Exercise brief: Reproduce the records below exactly, leaving out any pictures.

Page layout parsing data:
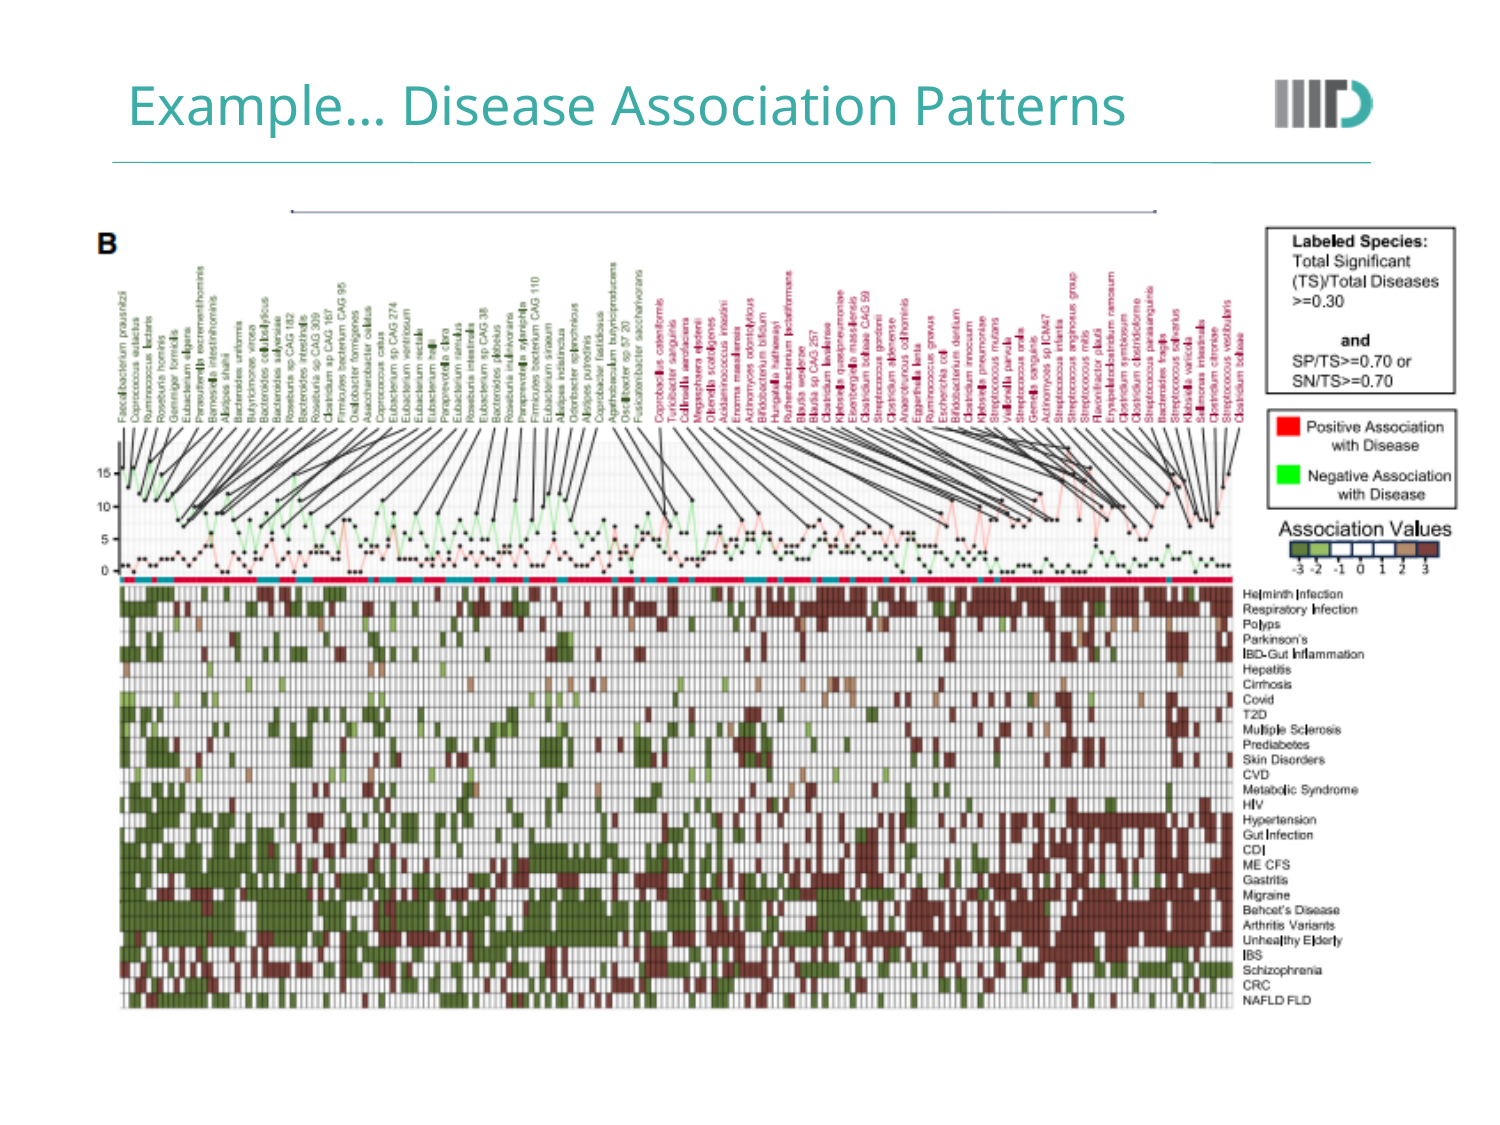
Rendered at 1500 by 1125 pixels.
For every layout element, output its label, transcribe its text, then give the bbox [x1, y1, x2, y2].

title Example… Disease Association Patterns [112, 52, 1236, 163]
picture [1256, 67, 1388, 141]
picture [72, 210, 1492, 1014]
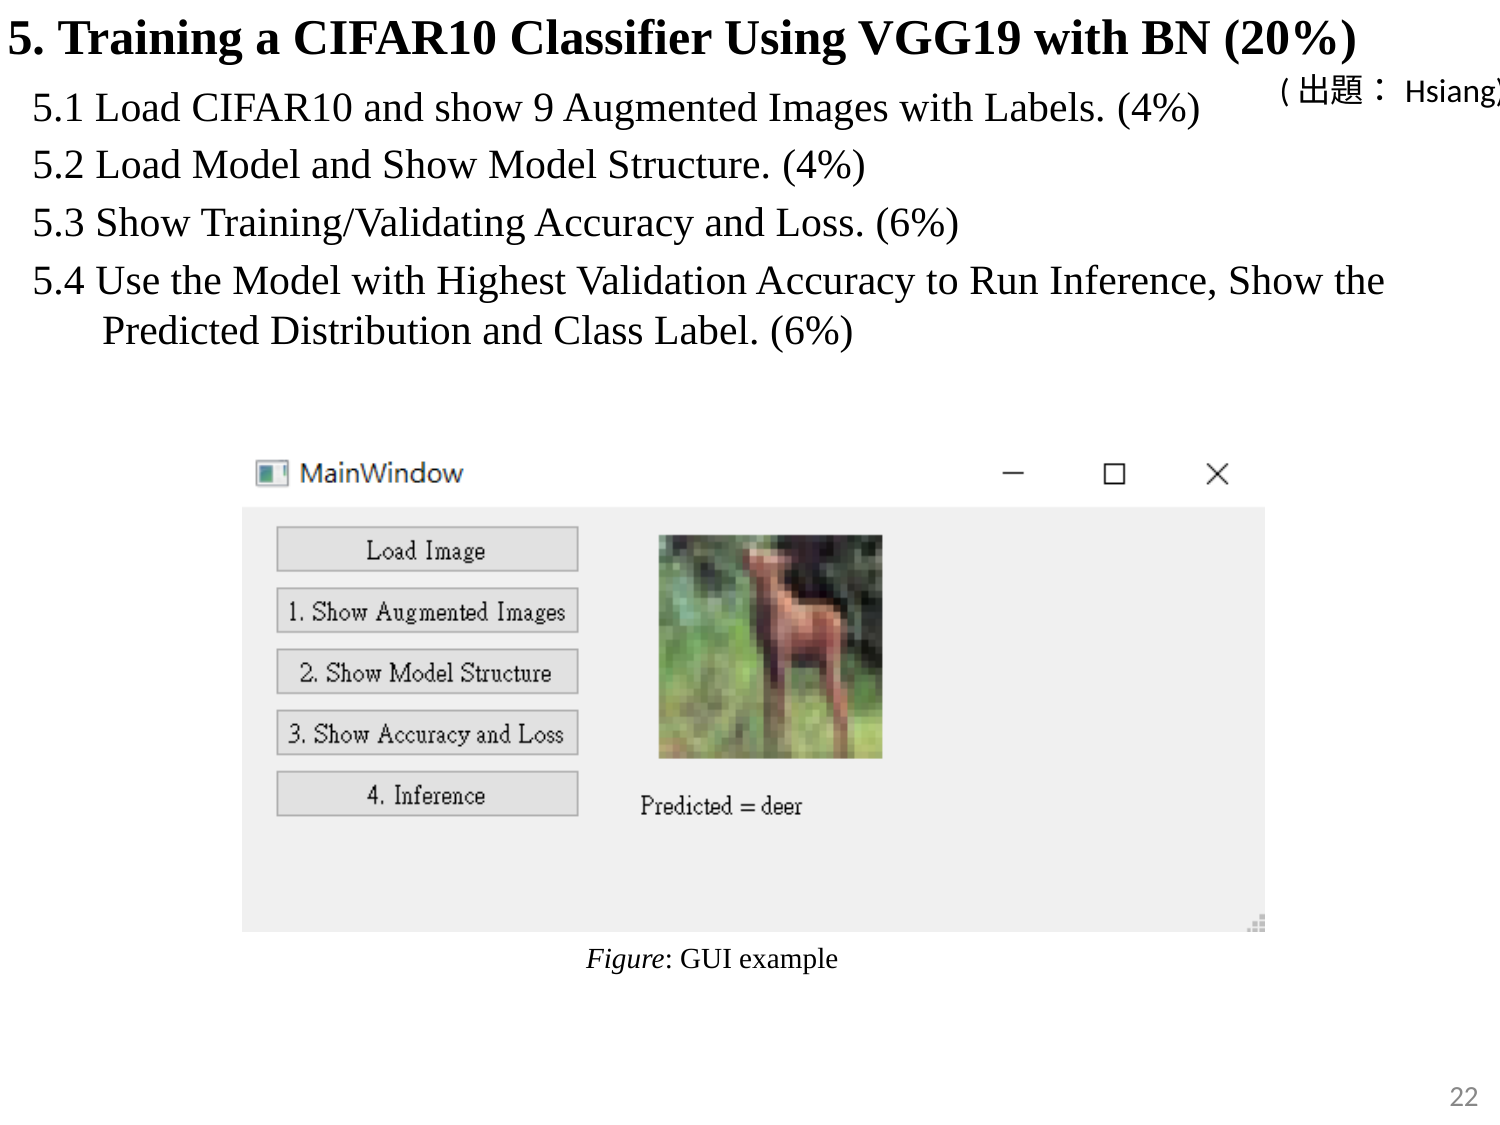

Response for this exercise:
Rendered at 1500 by 1125 pixels.
For every layout element, output its label, transcribe its text, then give the bbox [x1, y1, x2, y2].

title Example… Disease Association Patterns [112, 52, 1236, 163]
picture [1256, 67, 1388, 141]
picture [72, 210, 1492, 1014]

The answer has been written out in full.